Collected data
*-*-*
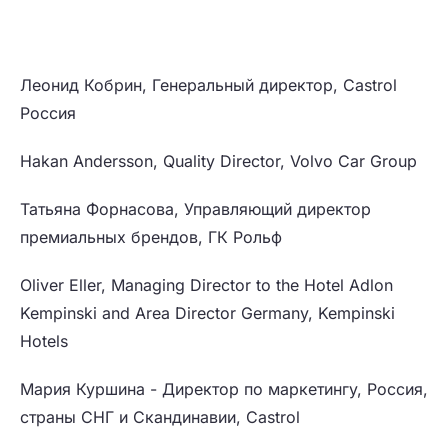
Леонид Кобрин, Генеральный директор, Castrol
Россия
Hakan Andersson, Quality Director, Volvo Car Group
Татьяна Форнасова, Управляющий директор
премиальных брендов, ГК Рольф
Oliver Eller, Managing Director to the Hotel Adlon
Kempinski and Area Director Germany, Kempinski
Hotels
Мария Куршина - Директор по маркетингу, Россия,
страны СНГ и Скандинавии, Castrol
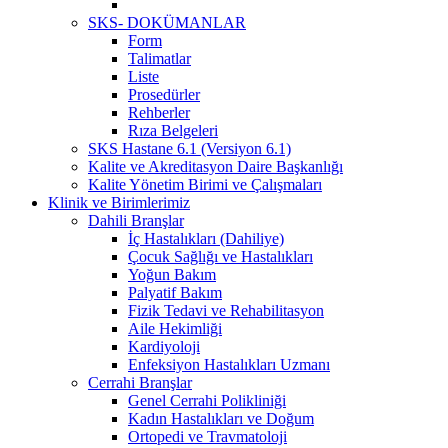
SKS- DOKÜMANLAR
Form
Talimatlar
Liste
Prosedürler
Rehberler
Rıza Belgeleri
SKS Hastane 6.1 (Versiyon 6.1)
Kalite ve Akreditasyon Daire Başkanlığı
Kalite Yönetim Birimi ve Çalışmaları
Klinik ve Birimlerimiz
Dahili Branşlar
İç Hastalıkları (Dahiliye)
Çocuk Sağlığı ve Hastalıkları
Yoğun Bakım
Palyatif Bakım
Fizik Tedavi ve Rehabilitasyon
Aile Hekimliği
Kardiyoloji
Enfeksiyon Hastalıkları Uzmanı
Cerrahi Branşlar
Genel Cerrahi Polikliniği
Kadın Hastalıkları ve Doğum
Ortopedi ve Travmatoloji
*-*-*
* [Instructions to follow] Arrange the data lines from the line with "SKS- DOKÜMANLAR" to the line with "Palyatif Bakım", both included, as a Markdown table with the columns Row and Entry. Put a row number in Row, the line in Entry, and omit blank lines.

* [Output]
| Row | Entry |
|---|---|
| 1 | SKS- DOKÜMANLAR |
| 2 | Form |
| 3 | Talimatlar |
| 4 | Liste |
| 5 | Prosedürler |
| 6 | Rehberler |
| 7 | Rıza Belgeleri |
| 8 | SKS Hastane 6.1 (Versiyon 6.1) |
| 9 | Kalite ve Akreditasyon Daire Başkanlığı |
| 10 | Kalite Yönetim Birimi ve Çalışmaları |
| 11 | Klinik ve Birimlerimiz |
| 12 | Dahili Branşlar |
| 13 | İç Hastalıkları (Dahiliye) |
| 14 | Çocuk Sağlığı ve Hastalıkları |
| 15 | Yoğun Bakım |
| 16 | Palyatif Bakım |